35% das empresas portuguesas do setor dos produtos metálicos apresentam baixo risco de incumprimento e apenas 19% registam risco elevado ou máximo, segundo dados da Iberinform. Apesar da estabilidade do volume de negócios e das exportações, o prazo médio de pagamento aproxima-se dos 100 dias, pressionando a gestão financeira e as relações com fornecedores.
O setor da fabricação de produtos metálicos mantém um perfil de risco relativamente controlado, ainda que com sinais de pressão na tesouraria. De acordo com dados divulgados pela Iberinform, 35% das empresas apresentam baixo risco de incumprimento, enquanto apenas 19% estão classificadas com risco elevado ou máximo.
A distribuição geográfica revela uma forte concentração nos principais polos industriais do país. Porto (18%), Aveiro (16%), Lisboa (12%), Leiria (12%) e Braga (12%) lideram o setor, apresentando níveis de risco de crédito alinhados com a média nacional.
Quase metade das empresas (48%) foi constituída há mais de 15 anos, enquanto 23% têm menos de cinco anos. A maturidade empresarial continua a ser um fator determinante no perfil de risco: empresas mais recentes registam níveis de risco mais elevados, ao passo que organizações com mais de 15 anos apresentam risco médio, próximo do baixo.
Para procurement, este dado é particularmente relevante na avaliação e qualificação de fornecedores, sobretudo em cadeias de abastecimento com elevada fragmentação.
Estrutura empresarial: 96% são micro e pequenas empresas
O setor é dominado por micro e pequenas empresas, que representam cerca de 96% do tecido empresarial. As empresas médias correspondem a 4% e as grandes têm um peso inferior a 1%.
Apesar da sua reduzida expressão numérica, as grandes empresas apresentam volumes de faturação semelhantes aos das pequenas e médias. Já as microempresas, embora liderem em número, concentram a menor fatia de vendas totais, não atingindo mil milhões de euros. As restantes dimensões empresariais registam valores de faturação pelo menos três vezes superiores.
Este perfil evidencia uma cadeia de fornecimento fortemente pulverizada, onde a solidez financeira e a gestão de risco assumem um papel crítico.
O prazo médio de pagamento voltou a aumentar, aproximando-se dos 100 dias após a data da dívida, uma tendência semelhante à observada em 2023. O indicador sugere maior dificuldade no cumprimento de obrigações perante fornecedores.
Em sentido inverso, o prazo médio de recebimento tem vindo a diminuir gradualmente desde 2020, passando de 105 dias para 89 dias atualmente. Ainda que elevado, o movimento indica um esforço do setor para acelerar cobranças, compensando parcialmente o alongamento dos pagamentos.

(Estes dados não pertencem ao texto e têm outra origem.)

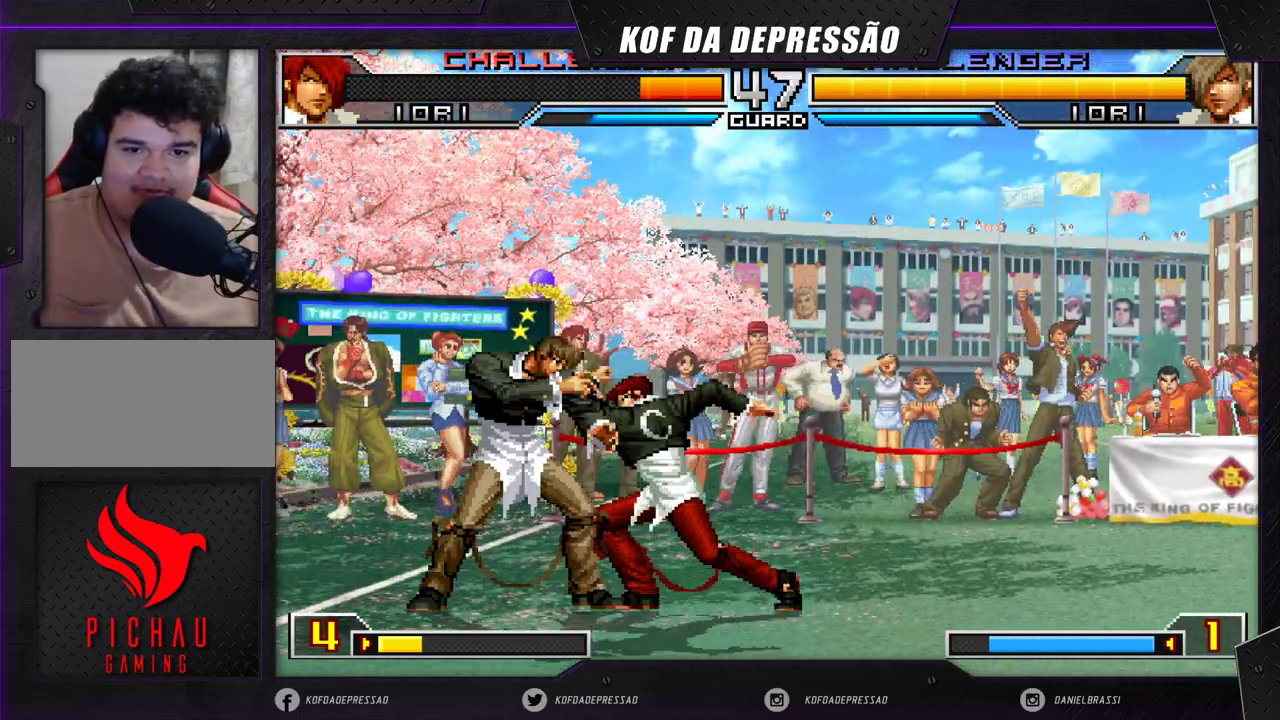
{"buttons": [], "left_stick": "down-left", "events": [[33, "R1", "up"], [33, "left_stick", "right"], [100, "left_stick", "down"], [167, "left_stick", "left"], [317, "left_stick", "down-left"]]}
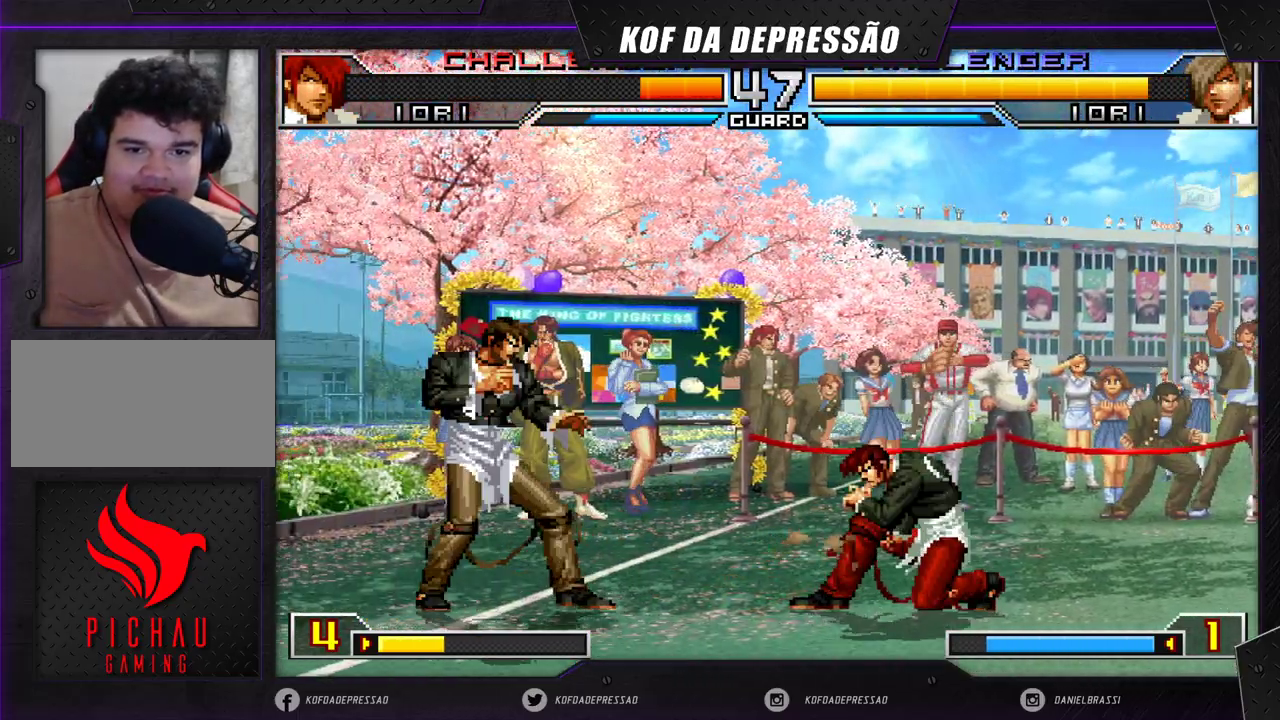
{"buttons": [], "left_stick": "center", "events": [[83, "left_stick", "down-right"], [200, "left_stick", "left"], [383, "left_stick", "right"], [500, "left_stick", "center"]]}
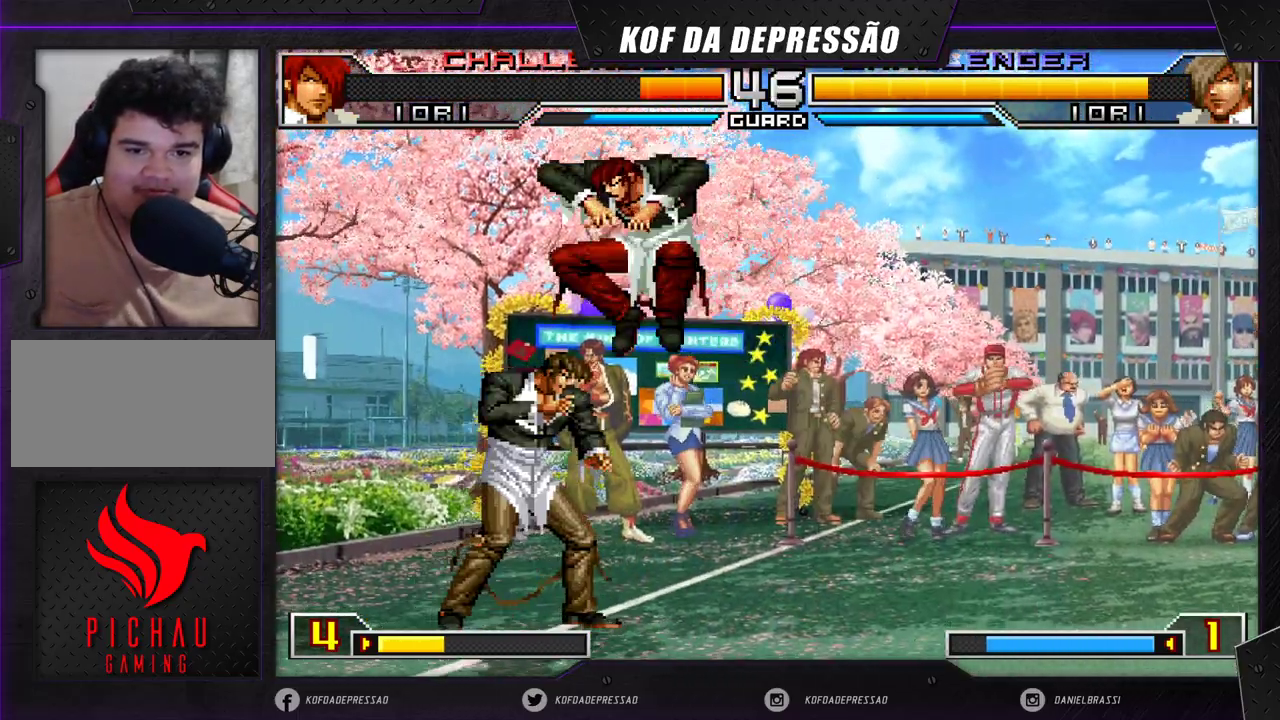
{"buttons": [], "left_stick": "down-left", "events": [[100, "left_stick", "right"], [417, "left_stick", "down-left"]]}
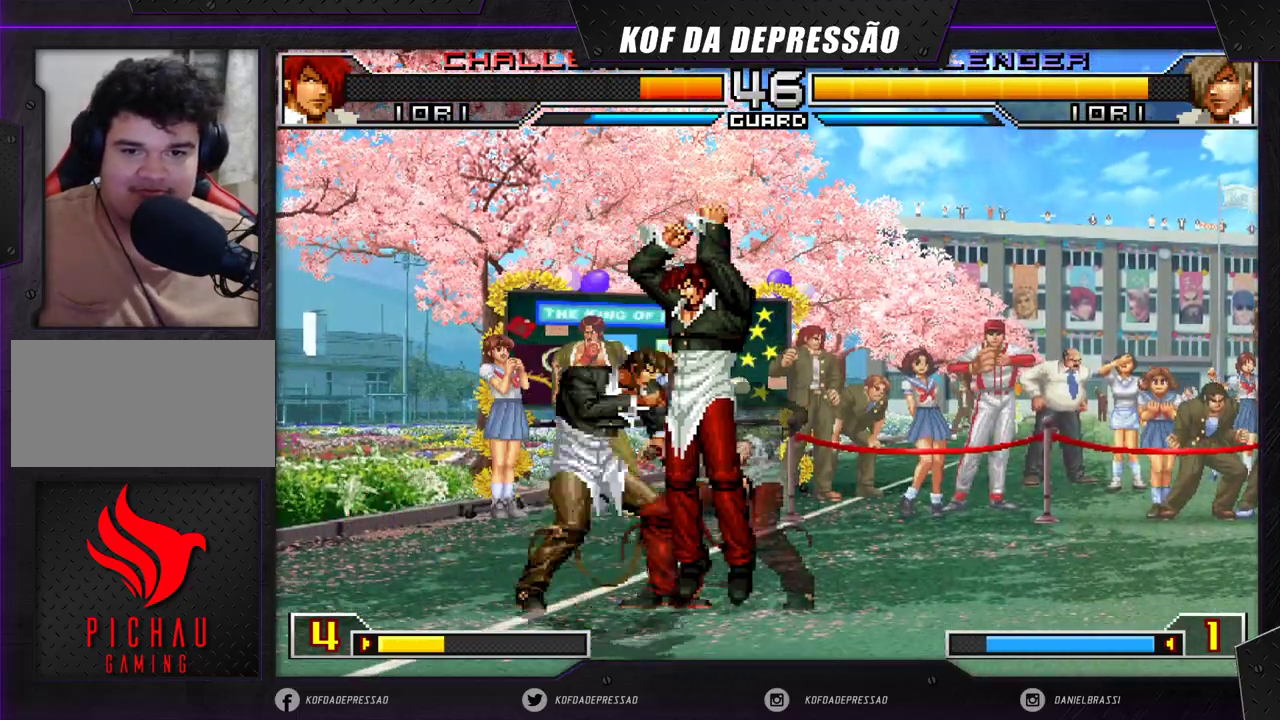
{"buttons": [], "left_stick": "right", "events": [[400, "left_stick", "right"]]}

Para os departamentos de compras e gestão financeira, esta divergência entre pagamentos e recebimentos pode traduzir-se em maior pressão negocial e necessidade de monitorização contínua do risco de crédito.
O volume de negócios registou uma ligeira redução de cerca de 13 milhões de euros. Já a taxa de exportação melhorou 0,2 pontos percentuais face a 2023, fixando-se agora em 30,9%.
Os indicadores apontam para uma relativa estabilidade do setor, ainda que num contexto de maior exigência ao nível da gestão financeira e do controlo de risco.